### [Fragmento del texto]
──────────
Ciencia y arte del disimulo

por Rafael Cardona

Como hijo de vecino el Presidente de México no conocerá en su viaje a Washington ni la Base Andrews de la Fuerza Aérea de los Estados Unidos, —donde normalmente aterrizan los aviones presidenciales (no tiene ninguno, aunque si hay para mandarlos a China por insumos médicos insuficientes y caros)—, ni la residencia Blair reservada para dignatarios extranjeros y jefes de Estado.

Llegará a alguno de los aeropuertos civiles de la ciudad de Washington (Reagan o Dulles; no se han hecho públicas las rutas), y se quedará en la embajada de México donde podrá leer los artículos del diplomático Agustín Gutiérrez Canet, tío de la señora Beatriz Gutiérrez Mueller (quien no acudirá al viaje y esposo de la embajadora Marta Bárcenas), quien respira más tranquila después de la salida del anheloso Jesús Seade de la Secretaría de Relaciones Exteriores para buscar la presidencia de la OCDE, donde no existe la austeridad franciscana de este gobierno y se incurre hasta en el dispendio de usar computadoras para trabajar.

—¿Por qué no le ofreció Trump la Casa Blair a nuestro Señor Presidente?

—Porque no le dio la gana; porque quiso someter de salida a su visitante. Punto.

El pretexto es simple: la estamos remodelando, ¿sabe? y cómo lo vamos a recibir así, con este tiradero.

—Pero si quiere le pagamos el Mayflower o el Hilton. No lo invitamos al Watergate porque tiene un feo tufo corrupto, ¿se acuerda del Trickie Dickie Nixon? Y es una lástima porque la estatua de Benito Juárez le quedaría ahí lueguito lueguito cerca del río.” En fin, caminarán más para poner la ofrenda floral.

La Casa Blair no es una sola construcción. En realidad son cuatro residencias. Tiene 6 mil quinientos metros cuadrados; supera en área a la Casa Blanca y en verdad se trata de un conjunto inmobiliario de cuatro pequeños edificios interconectados. Resulta difícil creer en la simultánea remodelación de todos, como dijo el señor embajador Landau recientemente:

“…Normalmente, hubiéramos ofrecido al Presidente alojarse en Blair House, la casa de huéspedes oficial de la Casa Blanca. Pero desafortunadamente en este momento está bajo restauración. El Presidente es nuestro huésped, y por supuesto le ofrecemos el alojamiento…”

Esta circunstancia —sin embargo—, no resultaría extraña en el contexto de una visita “de trabajo”. Más bien prueba la condición del invitado. No es una visita de Estado porque si lo fuera se le rendirían al presidente de México honores militares; cañonazos, salvas, himnos con revista de tropas y todo eso.

Resultaría complejo desplegar soldados para una revista y un emplazamiento de artillería en las pistas de un aeropuerto civil sin restringir por horas el tráfico comercial y de pasajeros en una terminal de esas características.
──────────
### [Listado]
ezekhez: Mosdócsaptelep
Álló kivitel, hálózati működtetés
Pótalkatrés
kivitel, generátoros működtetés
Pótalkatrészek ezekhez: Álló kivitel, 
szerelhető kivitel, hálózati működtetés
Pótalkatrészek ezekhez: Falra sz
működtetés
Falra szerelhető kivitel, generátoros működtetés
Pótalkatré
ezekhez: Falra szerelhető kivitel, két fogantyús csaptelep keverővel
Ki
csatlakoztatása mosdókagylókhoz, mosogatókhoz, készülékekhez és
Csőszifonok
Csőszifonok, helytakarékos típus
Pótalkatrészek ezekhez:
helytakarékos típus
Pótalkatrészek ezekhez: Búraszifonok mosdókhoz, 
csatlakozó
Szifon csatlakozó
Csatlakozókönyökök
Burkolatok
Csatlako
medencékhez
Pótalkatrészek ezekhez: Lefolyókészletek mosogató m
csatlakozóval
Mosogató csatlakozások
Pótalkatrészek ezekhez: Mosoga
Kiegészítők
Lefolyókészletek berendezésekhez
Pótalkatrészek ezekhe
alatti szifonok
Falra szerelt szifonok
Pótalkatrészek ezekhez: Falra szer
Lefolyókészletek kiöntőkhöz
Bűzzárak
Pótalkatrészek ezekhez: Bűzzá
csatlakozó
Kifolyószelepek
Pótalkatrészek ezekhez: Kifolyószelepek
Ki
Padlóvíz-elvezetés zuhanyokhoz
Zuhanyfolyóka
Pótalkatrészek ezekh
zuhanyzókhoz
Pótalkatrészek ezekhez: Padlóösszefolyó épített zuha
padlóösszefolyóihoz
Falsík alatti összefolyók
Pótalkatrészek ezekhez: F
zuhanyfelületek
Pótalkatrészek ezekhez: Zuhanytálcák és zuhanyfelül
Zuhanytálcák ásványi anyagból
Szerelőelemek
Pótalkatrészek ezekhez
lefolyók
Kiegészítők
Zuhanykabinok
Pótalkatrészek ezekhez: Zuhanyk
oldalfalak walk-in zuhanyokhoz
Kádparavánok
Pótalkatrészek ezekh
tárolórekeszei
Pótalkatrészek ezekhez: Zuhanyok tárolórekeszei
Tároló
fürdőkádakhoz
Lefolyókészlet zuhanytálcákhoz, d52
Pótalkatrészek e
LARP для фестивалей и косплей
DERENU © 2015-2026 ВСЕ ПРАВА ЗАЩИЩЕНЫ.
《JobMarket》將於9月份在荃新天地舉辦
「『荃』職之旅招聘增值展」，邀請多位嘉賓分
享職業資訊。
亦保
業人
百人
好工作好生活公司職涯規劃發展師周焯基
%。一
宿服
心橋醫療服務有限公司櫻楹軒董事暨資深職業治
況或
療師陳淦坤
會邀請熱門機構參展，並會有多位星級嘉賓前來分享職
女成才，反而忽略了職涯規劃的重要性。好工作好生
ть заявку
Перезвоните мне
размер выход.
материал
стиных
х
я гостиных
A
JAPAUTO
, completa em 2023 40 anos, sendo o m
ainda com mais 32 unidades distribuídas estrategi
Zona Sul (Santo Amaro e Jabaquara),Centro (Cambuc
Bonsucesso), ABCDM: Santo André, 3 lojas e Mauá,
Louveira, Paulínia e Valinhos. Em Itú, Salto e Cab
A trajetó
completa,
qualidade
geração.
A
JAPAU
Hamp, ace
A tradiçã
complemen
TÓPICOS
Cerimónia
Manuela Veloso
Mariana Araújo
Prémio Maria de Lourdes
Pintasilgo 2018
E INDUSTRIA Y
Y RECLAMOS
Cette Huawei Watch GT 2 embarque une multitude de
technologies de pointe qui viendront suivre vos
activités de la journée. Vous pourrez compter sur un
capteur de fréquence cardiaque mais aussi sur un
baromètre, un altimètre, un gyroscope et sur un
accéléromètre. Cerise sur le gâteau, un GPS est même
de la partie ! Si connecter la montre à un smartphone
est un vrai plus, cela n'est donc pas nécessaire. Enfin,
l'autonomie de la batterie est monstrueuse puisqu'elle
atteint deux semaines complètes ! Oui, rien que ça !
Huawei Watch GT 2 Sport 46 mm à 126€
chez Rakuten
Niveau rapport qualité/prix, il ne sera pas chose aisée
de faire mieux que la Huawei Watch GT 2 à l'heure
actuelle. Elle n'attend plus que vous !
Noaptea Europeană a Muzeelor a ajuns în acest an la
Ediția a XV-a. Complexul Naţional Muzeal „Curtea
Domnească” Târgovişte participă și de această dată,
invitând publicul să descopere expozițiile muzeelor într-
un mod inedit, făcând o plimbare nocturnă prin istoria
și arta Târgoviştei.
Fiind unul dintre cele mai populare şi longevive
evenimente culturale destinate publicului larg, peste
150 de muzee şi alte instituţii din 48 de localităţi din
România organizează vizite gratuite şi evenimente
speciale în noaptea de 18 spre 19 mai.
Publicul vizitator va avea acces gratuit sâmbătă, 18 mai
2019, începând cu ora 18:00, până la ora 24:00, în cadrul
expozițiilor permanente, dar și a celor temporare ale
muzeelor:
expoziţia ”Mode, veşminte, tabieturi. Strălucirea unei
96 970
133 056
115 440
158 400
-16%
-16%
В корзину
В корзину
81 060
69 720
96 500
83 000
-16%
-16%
──────────
### [Ejercicios]
1. Según el texto sobre el viaje a Washington, ¿qué superficie tiene la Casa Blair?
2. Prosigue el texto sobre el viaje a Washington a partir de su última oración.
El listado no guarda relación con el texto sobre el viaje a Washington.

### [Soluciones]
1. 6 mil quinientos metros cuadrados.

2.
Para eso está la Base Andrews a donde llegan todos los Jefe de Estado o de Gobierno, así sea en aviones comerciales fletados para el viaje.

Pero ese pequeño ninguneo, para cuya corrección abundarán las palabras zalameras y los calificativos de “amigou, amigou”, no es suficiente para una negativa del presidente mexicano quien se pliega a los todos protocolos y conveniencias estadunidenses antes de llegar al Distrito de Columbia y presto y diligente se deja hacer una prueba de salud.

Si quiere ir a EU se debe hacer el examen al cual se rehúsa para ir a Oaxaca o a Tlaxcala. Total aquí el virus es de confianza.

Ahora el protocolo sanitario se impone al diplomático. Se exige un certificado de salud con el cual se compruebe estar libre del virus. Pero como los laboratorios mexicanos no son confiables, al llegar quizá le impongan una segunda revisión y el posible uso de un “cubreboca”, porque sería impensable ponerle un tapabocas.

El pretexto de Trump para atraer un activo de persuasión hacia la descascarada campaña de Trump para la reelección, ha sido desinflado por el Primer Ministro Justine Trudeau.

Al negarse a asistir a la supuesta fiesta de nacimiento, bautismo o confirmación del niño Temec, con lo cual se quiere justificar un viaje injustificable para muchos aquí y allá, Canadá simplemente los exhibe. Un tratado trilateral usado como recurso de propaganda bilateral.

Pero así como hemos inventado al epidemiólogo balín, la insana distancia y la pandemia domada con curvas aplanadas sin conocer el plano, ahora patentamos el triángulo de dos lados.

Como sucedió con aquel trío de barrio cuyos integrantes se querían de toda la vida. Cuando uno murió, se presentaban como “El trío de dos”.